The central dogma of molecular biology says that DNA is the basis for RNA, and RNA is the basis for protein. But nucleic acids and proteins are very different molecules. Nucleic acids are made up of 4 types of nucleotides, but proteins are made up of 20 different amino acids. How to translate information from the language of nucleic acids into the language of amino acids?
Genetic code
As you already know from previous topics (read topic Central dogma), proteins are assembled from amino acids during translation.
The system for how genetic information recorded in a sequence of nucleotides is turned into a sequence of amino acids that make up a functional protein is called the genetic code.
The ribosome is the organelle that all cells have to facilitate translation by moving along the messenger RNA chain, where it reads each group of three nucleotides and adds the correct amino acid to the growing polypeptide. These sets of 3 nucleotides are called codons or triplets and code for 1 amino acid.
The ribosome reads nucleotides in triplets, i.e., three at a time and puts an amino acid in place of the triplet. Because nucleic acids are made up of 4 different types of nucleotides (adenine, thymine (uracil in RNA), cytosine, guanine), and only 3 of them are required in a triplet, the number of all possible non-repeating, order-specific triplets for encoding amino acids is = 64. But only 20 essential amino acids are involved in protein synthesis. What does that mean? One amino acid can be encoded by different triplets sometimes, but one triplet only encodes one specific amino acid. Scientists have long known which triplet encodes which amino acid and have created a table summarizing the whole genetic code.
The genetic code table
Biologists will often need to manually decipher DNA sequences. To do this, they use a genetic code table.
It is quite simple to use. In the center is the nucleotide that will be first in the triplet, in the next circle — the second, and in the next circle is the third. in the last outer circle are abbreviations from the full names of amino acids. For example: CAU is Histidine (His). GUC — Valine (Val). AAA — lysine (Lys) and so on.
But, as you have already noticed, there are 3 strange STOP words in the table, corresponding to UAA, UAG, UGA. This is not a mistake, these are stop codons (termination codons). They do not code for an amino acid, their purpose is to tell the ribosome that protein synthesis ends at this point. Having stumbled upon it, one can understand that the translation must be interrupted for some reason. In addition to telling the ribosome when a correct protein is complete, the stop codons are also an effective method of dealing with errors that arise during the translation process (the "wrong" protein will simply not be synthesized because sooner or later a stop codon will accidentally form).

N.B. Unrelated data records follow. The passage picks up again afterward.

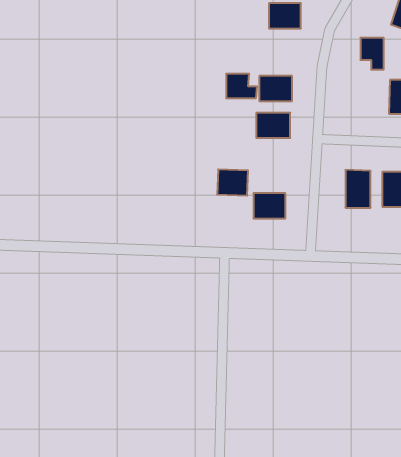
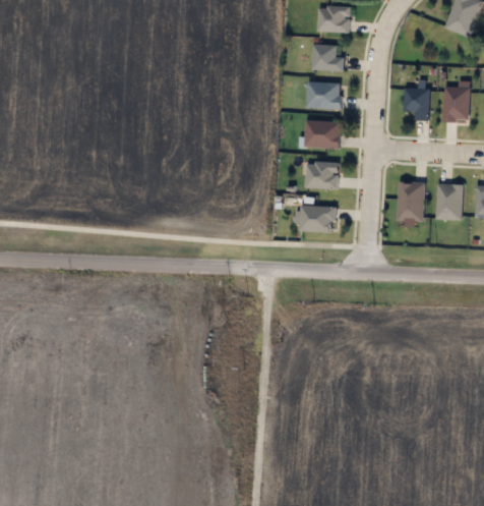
building: [360,38,384,70] -> [405,88,429,121]
building: [226,74,257,98] -> [312,45,345,70]
building: [217,169,248,196] -> [306,162,339,189]

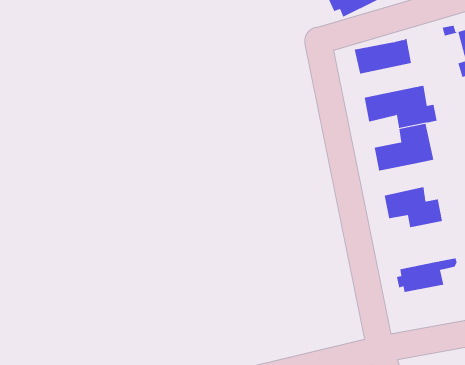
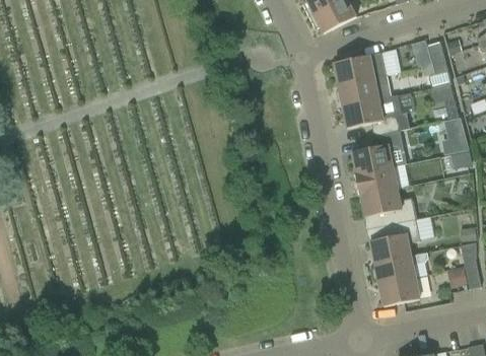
building: none -> [336,74,392,105]
building: none -> [353,165,398,196]
building: none -> [370,218,420,262]
building: none -> [379,276,420,305]

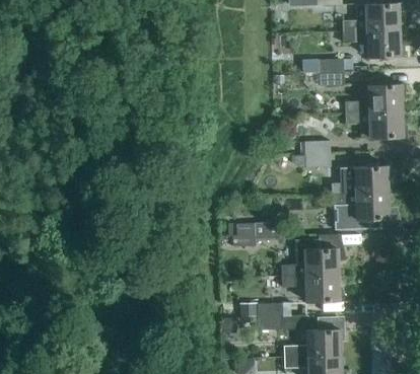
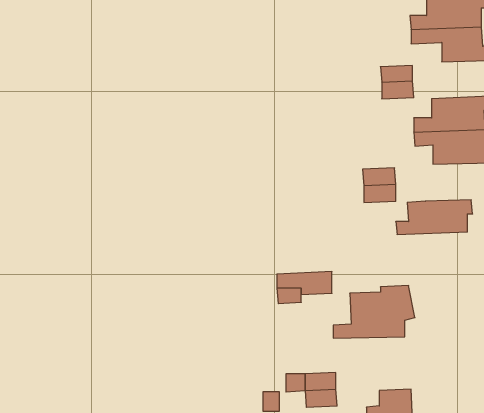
building: [332,192,393,229] -> none
building: [281,275,343,302] -> none

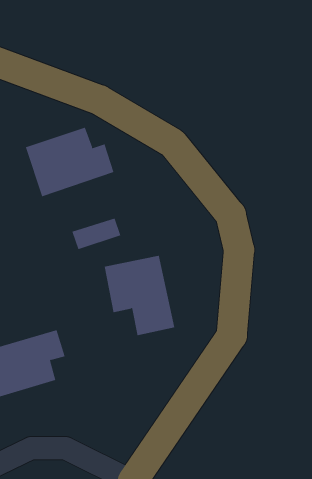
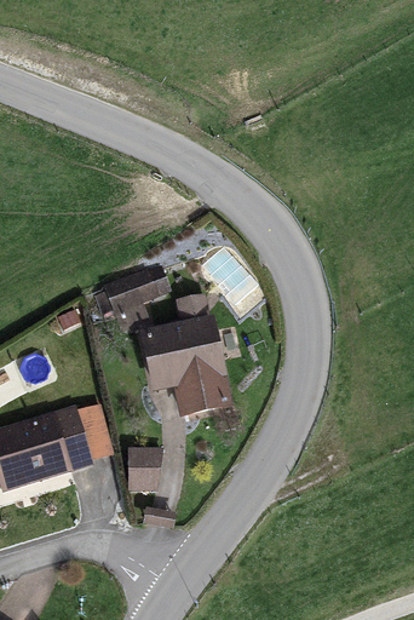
building: [25,127,114,197] -> none
building: none -> [128,448,159,489]

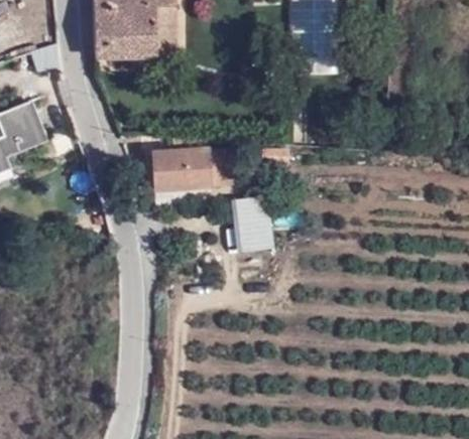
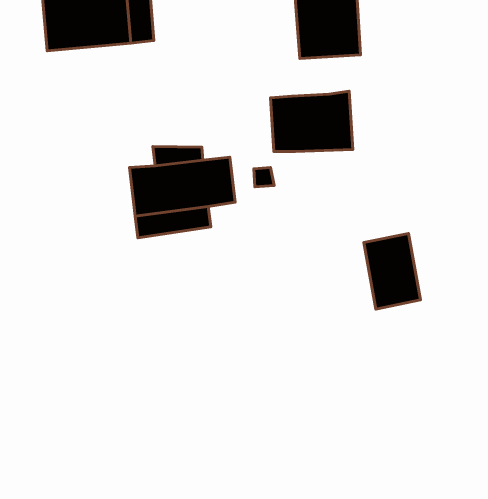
building: none -> [271,91,353,151]
building: [232,193,273,251] -> [364,233,420,309]

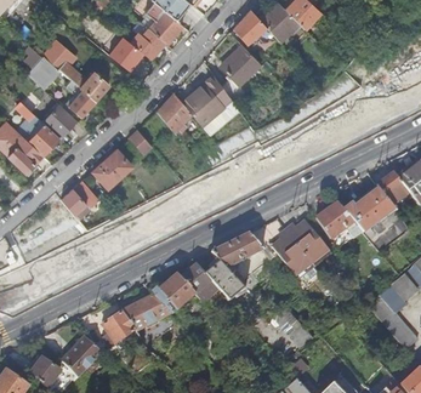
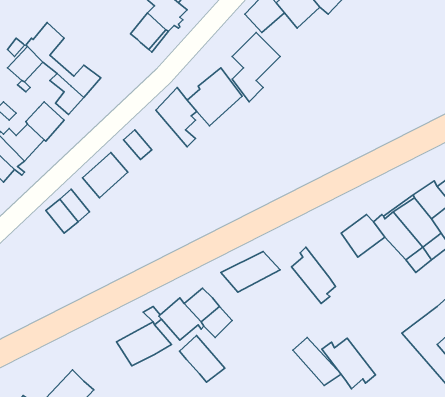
building: [108,36,142,70] -> none
building: [284,220,330,263] -> [322,338,375,389]
building: [204,260,243,300] -> [180,336,225,382]
building: [101,311,141,346] -> none

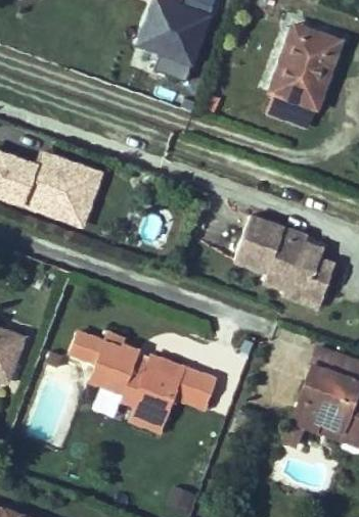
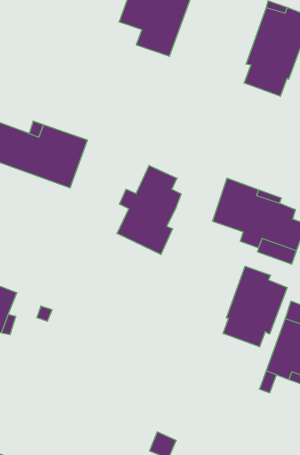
building: none -> [117,165,181,255]
building: none -> [223,266,287,347]
building: [71,328,215,432] -> none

The AUG codon (sometimes GUG in bacteria) not only encodes the amino acids methionine (valine in case of GUG), but also initiates translation.
Properties of the genetic code
The genetic code has several properties. Some authors highlight more, but we will talk about the main ones, because the rest are one way or another a consequence of them.

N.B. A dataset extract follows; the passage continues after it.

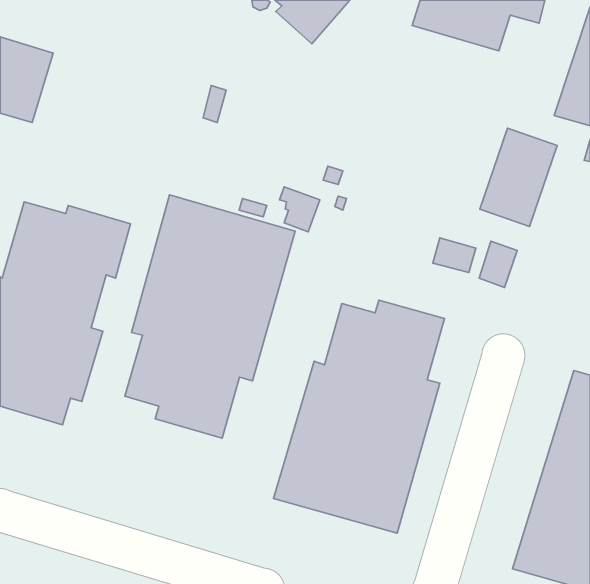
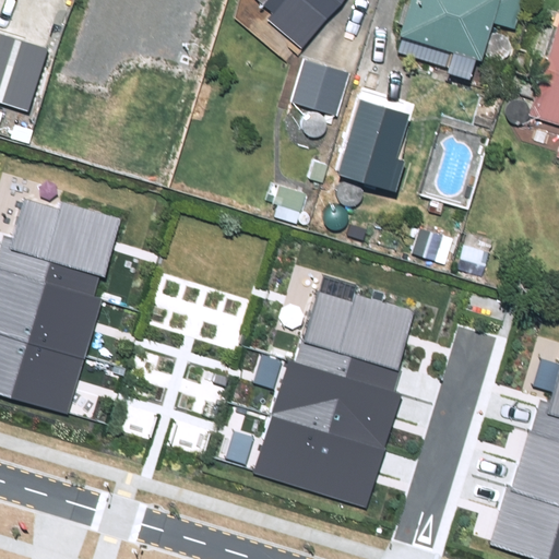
building: none -> [287,60,346,114]
building: [480,128,557,226] -> [329,91,402,183]
building: [125,195,295,438] -> none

Triplicity means that one amino acid is always encoded by 3 nucleotides. There are 61 sense codons and 3 stop codons.
Degeneracy, or redundancy. The same information can be written in different ways, that is, the same amino acid can be coded for by several codons. Thus, the amino acid leucine can be encoded by six triplets — UUA, UUG, CUU, CUC, CUA, CUG. Valine is encoded by four triplets, phenylalanine by two, and only tryptophan and methionine are encoded by one codon. This redundancy is needed to reduce the probability of translation errors in the most frequently occurring amino acids. Their codons are similar, and if the UUG codon is accidentally entered in the case of UUA, there will be no error.
Unambiguity tells us that each triplet corresponds to only one amino acid. Otherwise, during the translation of the same codon, different amino acids would appear in the chain, which would change the primary structure and properties of the protein, and complete chaos would reign in the body.
The non-overlapping of the genetic code is characteristic of most organisms. This means that one specific nucleotide cannot be part of 2 or more codons at the same time. That is, a sequence of 6 nucleotides will encode 2 amino acids, not 3, 4, or 5.
The universality of the genetic code means that, with few exceptions, codons code for the same amino acids in all living organisms. Thanks to this property, people have learned to force genetically modified bacteria to produce proteins that people need. For example, today this is how they make insulin for patients with diabetes.
Conclusion
Genes are responsible for the storage and transmission of biological information from generation to generation. There is a system of recording hereditary information called the genetic code. The genetic code has a number of properties: triplicity, degeneracy, unambiguity, non-overlapping, and universality.